Give every line of the data again, unchanged, but with no pictures.

▶ **Records provided**

============================================================

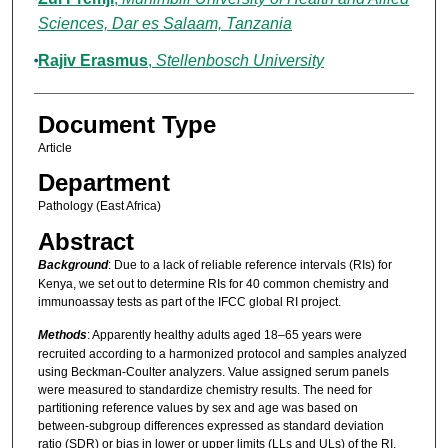
Sciences, Dar es Salaam, Tanzania
Rajiv Erasmus
,
Stellenbosch University
Document Type
Article
Department
Pathology (East Africa)
Abstract
Background
: Due to a lack of reliable reference intervals (RIs) for
Kenya, we set out to determine RIs for 40 common chemistry and
immunoassay tests as part of the IFCC global RI project.
Methods
: Apparently healthy adults aged 18–65 years were
recruited according to a harmonized protocol and samples analyzed
using Beckman-Coulter analyzers. Value assigned serum panels
were measured to standardize chemistry results. The need for
partitioning reference values by sex and age was based on
between-subgroup differences expressed as standard deviation
ratio (SDR) or bias in lower or upper limits (LLs and ULs) of the RI.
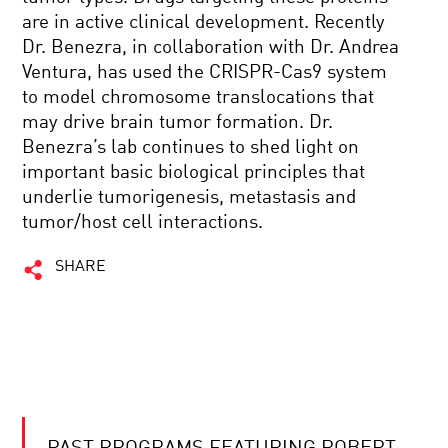
are in active clinical development. Recently
Dr. Benezra, in collaboration with Dr. Andrea
Ventura, has used the CRISPR-Cas9 system
to model chromosome translocations that
may drive brain tumor formation. Dr.
Benezra’s lab continues to shed light on
important basic biological principles that
underlie tumorigenesis, metastasis and
tumor/host cell interactions.
SHARE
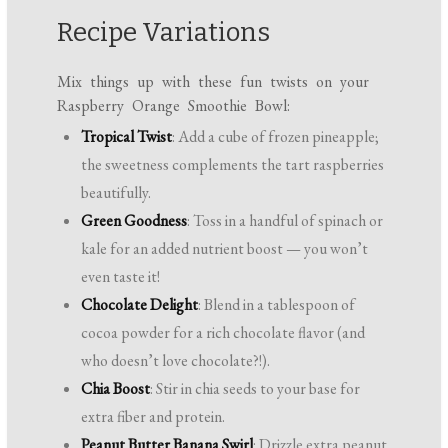
Recipe Variations
Mix things up with these fun twists on your
Raspberry Orange Smoothie Bowl:
Tropical Twist
: Add a cube of frozen pineapple;
the sweetness complements the tart raspberries
beautifully.
Green Goodness
: Toss in a handful of spinach or
kale for an added nutrient boost — you won’t
even taste it!
Chocolate Delight
: Blend in a tablespoon of
cocoa powder for a rich chocolate flavor (and
who doesn’t love chocolate?!).
Chia Boost
: Stir in chia seeds to your base for
extra fiber and protein.
Peanut Butter Banana Swirl
: Drizzle extra peanut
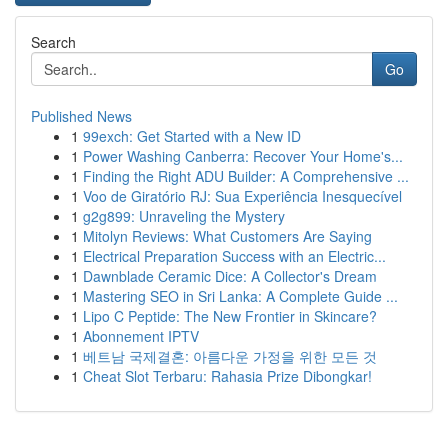
Search
Go
Published News
1
99exch: Get Started with a New ID
1
Power Washing Canberra: Recover Your Home's...
1
Finding the Right ADU Builder: A Comprehensive ...
1
Voo de Giratório RJ: Sua Experiência Inesquecível
1
g2g899: Unraveling the Mystery
1
Mitolyn Reviews: What Customers Are Saying
1
Electrical Preparation Success with an Electric...
1
Dawnblade Ceramic Dice: A Collector's Dream
1
Mastering SEO in Sri Lanka: A Complete Guide ...
1
Lipo C Peptide: The New Frontier in Skincare?
1
Abonnement IPTV
1
베트남 국제결혼: 아름다운 가정을 위한 모든 것
1
Cheat Slot Terbaru: Rahasia Prize Dibongkar!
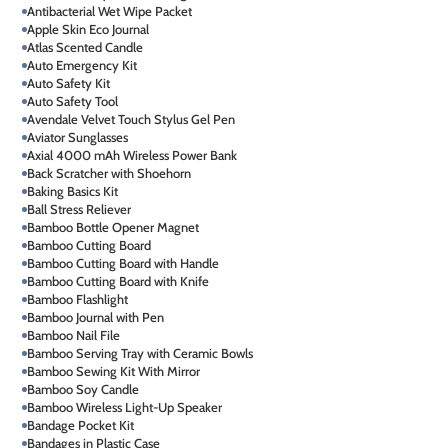
Antibacterial Wet Wipe Packet
Apple Skin Eco Journal
Atlas Scented Candle
Auto Emergency Kit
Auto Safety Kit
Auto Safety Tool
Avendale Velvet Touch Stylus Gel Pen
Aviator Sunglasses
Axial 4000 mAh Wireless Power Bank
Back Scratcher with Shoehorn
Baking Basics Kit
Ball Stress Reliever
Bamboo Bottle Opener Magnet
Bamboo Cutting Board
Bamboo Cutting Board with Handle
Bamboo Cutting Board with Knife
Bamboo Flashlight
Bamboo Journal with Pen
Bamboo Nail File
Bamboo Serving Tray with Ceramic Bowls
Bamboo Sewing Kit With Mirror
Bamboo Soy Candle
Bamboo Wireless Light-Up Speaker
Bandage Pocket Kit
Bandages in Plastic Case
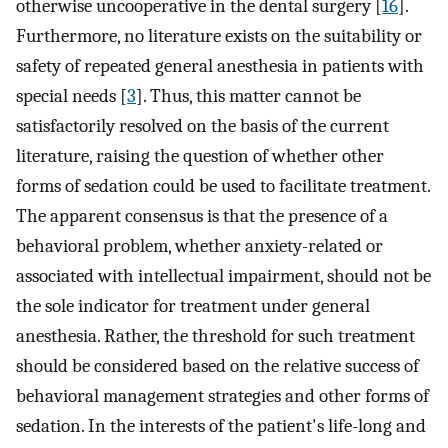
otherwise uncooperative in the dental surgery [
16
].
Furthermore, no literature exists on the suitability or
safety of repeated general anesthesia in patients with
special needs [
3
]. Thus, this matter cannot be
satisfactorily resolved on the basis of the current
literature, raising the question of whether other
forms of sedation could be used to facilitate treatment.
The apparent consensus is that the presence of a
behavioral problem, whether anxiety-related or
associated with intellectual impairment, should not be
the sole indicator for treatment under general
anesthesia. Rather, the threshold for such treatment
should be considered based on the relative success of
behavioral management strategies and other forms of
sedation. In the interests of the patient's life-long and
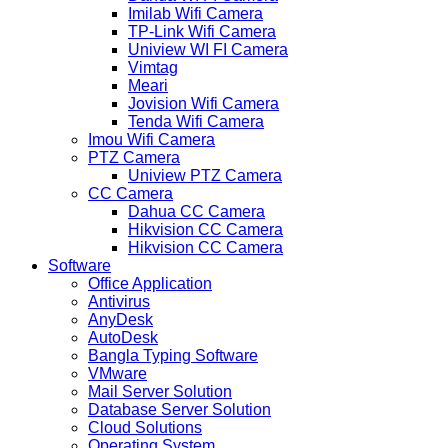
Imilab Wifi Camera
TP-Link Wifi Camera
Uniview WI FI Camera
Vimtag
Meari
Jovision Wifi Camera
Tenda Wifi Camera
Imou Wifi Camera
PTZ Camera
Uniview PTZ Camera
CC Camera
Dahua CC Camera
Hikvision CC Camera
Hikvision CC Camera
Software
Office Application
Antivirus
AnyDesk
AutoDesk
Bangla Typing Software
VMware
Mail Server Solution
Database Server Solution
Cloud Solutions
Operating System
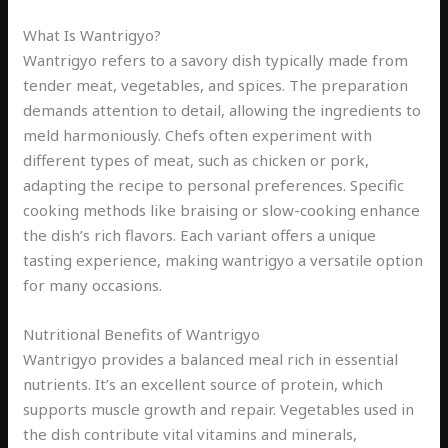
What Is Wantrigyo?
Wantrigyo refers to a savory dish typically made from
tender meat, vegetables, and spices. The preparation
demands attention to detail, allowing the ingredients to
meld harmoniously. Chefs often experiment with
different types of meat, such as chicken or pork,
adapting the recipe to personal preferences. Specific
cooking methods like braising or slow-cooking enhance
the dish’s rich flavors. Each variant offers a unique
tasting experience, making wantrigyo a versatile option
for many occasions.
Nutritional Benefits of Wantrigyo
Wantrigyo provides a balanced meal rich in essential
nutrients. It’s an excellent source of protein, which
supports muscle growth and repair. Vegetables used in
the dish contribute vital vitamins and minerals,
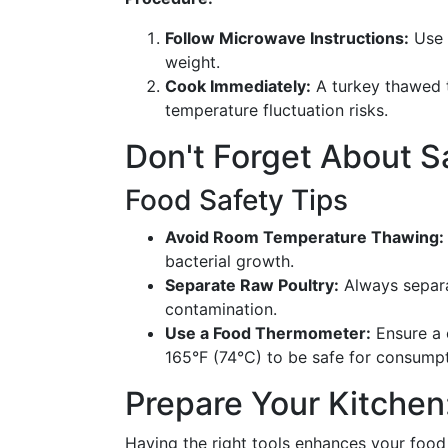
Follow Microwave Instructions:
Use 
weight.
Cook Immediately:
A turkey thawed 
temperature fluctuation risks.
Don't Forget About S
Food Safety Tips
Avoid Room Temperature Thawing:
bacterial growth.
Separate Raw Poultry:
Always separa
contamination.
Use a Food Thermometer:
Ensure a 
165°F (74°C) to be safe for consumpt
Prepare Your Kitchen
Having the right tools enhances your food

============================================================

▶ **Exercise result**
Sciences, Dar es Salaam, Tanzania
Rajiv Erasmus
,
Stellenbosch University
Document Type
Article
Department
Pathology (East Africa)
Abstract
Background
: Due to a lack of reliable reference intervals (RIs) for
Kenya, we set out to determine RIs for 40 common chemistry and
immunoassay tests as part of the IFCC global RI project.
Methods
: Apparently healthy adults aged 18–65 years were
recruited according to a harmonized protocol and samples analyzed
using Beckman-Coulter analyzers. Value assigned serum panels
were measured to standardize chemistry results. The need for
partitioning reference values by sex and age was based on
between-subgroup differences expressed as standard deviation
ratio (SDR) or bias in lower or upper limits (LLs and ULs) of the RI.
are in active clinical development. Recently
Dr. Benezra, in collaboration with Dr. Andrea
Ventura, has used the CRISPR-Cas9 system
to model chromosome translocations that
may drive brain tumor formation. Dr.
Benezra’s lab continues to shed light on
important basic biological principles that
underlie tumorigenesis, metastasis and
tumor/host cell interactions.
SHARE
Recipe Variations
Mix things up with these fun twists on your
Raspberry Orange Smoothie Bowl:
Tropical Twist
: Add a cube of frozen pineapple;
the sweetness complements the tart raspberries
beautifully.
Green Goodness
: Toss in a handful of spinach or
kale for an added nutrient boost — you won’t
even taste it!
Chocolate Delight
: Blend in a tablespoon of
cocoa powder for a rich chocolate flavor (and
who doesn’t love chocolate?!).
Chia Boost
: Stir in chia seeds to your base for
extra fiber and protein.
Peanut Butter Banana Swirl
: Drizzle extra peanut
Search
Go
Published News
1
99exch: Get Started with a New ID
1
Power Washing Canberra: Recover Your Home's...
1
Finding the Right ADU Builder: A Comprehensive ...
1
Voo de Giratório RJ: Sua Experiência Inesquecível
1
g2g899: Unraveling the Mystery
1
Mitolyn Reviews: What Customers Are Saying
1
Electrical Preparation Success with an Electric...
1
Dawnblade Ceramic Dice: A Collector's Dream
1
Mastering SEO in Sri Lanka: A Complete Guide ...
1
Lipo C Peptide: The New Frontier in Skincare?
1
Abonnement IPTV
1
베트남 국제결혼: 아름다운 가정을 위한 모든 것
1
Cheat Slot Terbaru: Rahasia Prize Dibongkar!
Antibacterial Wet Wipe Packet
Apple Skin Eco Journal
Atlas Scented Candle
Auto Emergency Kit
Auto Safety Kit
Auto Safety Tool
Avendale Velvet Touch Stylus Gel Pen
Aviator Sunglasses
Axial 4000 mAh Wireless Power Bank
Back Scratcher with Shoehorn
Baking Basics Kit
Ball Stress Reliever
Bamboo Bottle Opener Magnet
Bamboo Cutting Board
Bamboo Cutting Board with Handle
Bamboo Cutting Board with Knife
Bamboo Flashlight
Bamboo Journal with Pen
Bamboo Nail File
Bamboo Serving Tray with Ceramic Bowls
Bamboo Sewing Kit With Mirror
Bamboo Soy Candle
Bamboo Wireless Light-Up Speaker
Bandage Pocket Kit
Bandages in Plastic Case
otherwise uncooperative in the dental surgery [
16
].
Furthermore, no literature exists on the suitability or
safety of repeated general anesthesia in patients with
special needs [
3
]. Thus, this matter cannot be
satisfactorily resolved on the basis of the current
literature, raising the question of whether other
forms of sedation could be used to facilitate treatment.
The apparent consensus is that the presence of a
behavioral problem, whether anxiety-related or
associated with intellectual impairment, should not be
the sole indicator for treatment under general
anesthesia. Rather, the threshold for such treatment
should be considered based on the relative success of
behavioral management strategies and other forms of
sedation. In the interests of the patient's life-long and
Imilab Wifi Camera
TP-Link Wifi Camera
Uniview WI FI Camera
Vimtag
Meari
Jovision Wifi Camera
Tenda Wifi Camera
Imou Wifi Camera
PTZ Camera
Uniview PTZ Camera
CC Camera
Dahua CC Camera
Hikvision CC Camera
Hikvision CC Camera
Software
Office Application
Antivirus
AnyDesk
AutoDesk
Bangla Typing Software
VMware
Mail Server Solution
Database Server Solution
Cloud Solutions
Operating System
What Is Wantrigyo?
Wantrigyo refers to a savory dish typically made from
tender meat, vegetables, and spices. The preparation
demands attention to detail, allowing the ingredients to
meld harmoniously. Chefs often experiment with
different types of meat, such as chicken or pork,
adapting the recipe to personal preferences. Specific
cooking methods like braising or slow-cooking enhance
the dish’s rich flavors. Each variant offers a unique
tasting experience, making wantrigyo a versatile option
for many occasions.
Nutritional Benefits of Wantrigyo
Wantrigyo provides a balanced meal rich in essential
nutrients. It’s an excellent source of protein, which
supports muscle growth and repair. Vegetables used in
the dish contribute vital vitamins and minerals,
Follow Microwave Instructions:
Use 
weight.
Cook Immediately:
A turkey thawed 
temperature fluctuation risks.
Don't Forget About S
Food Safety Tips
Avoid Room Temperature Thawing:
bacterial growth.
Separate Raw Poultry:
Always separa
contamination.
Use a Food Thermometer:
Ensure a 
165°F (74°C) to be safe for consumpt
Prepare Your Kitchen
Having the right tools enhances your food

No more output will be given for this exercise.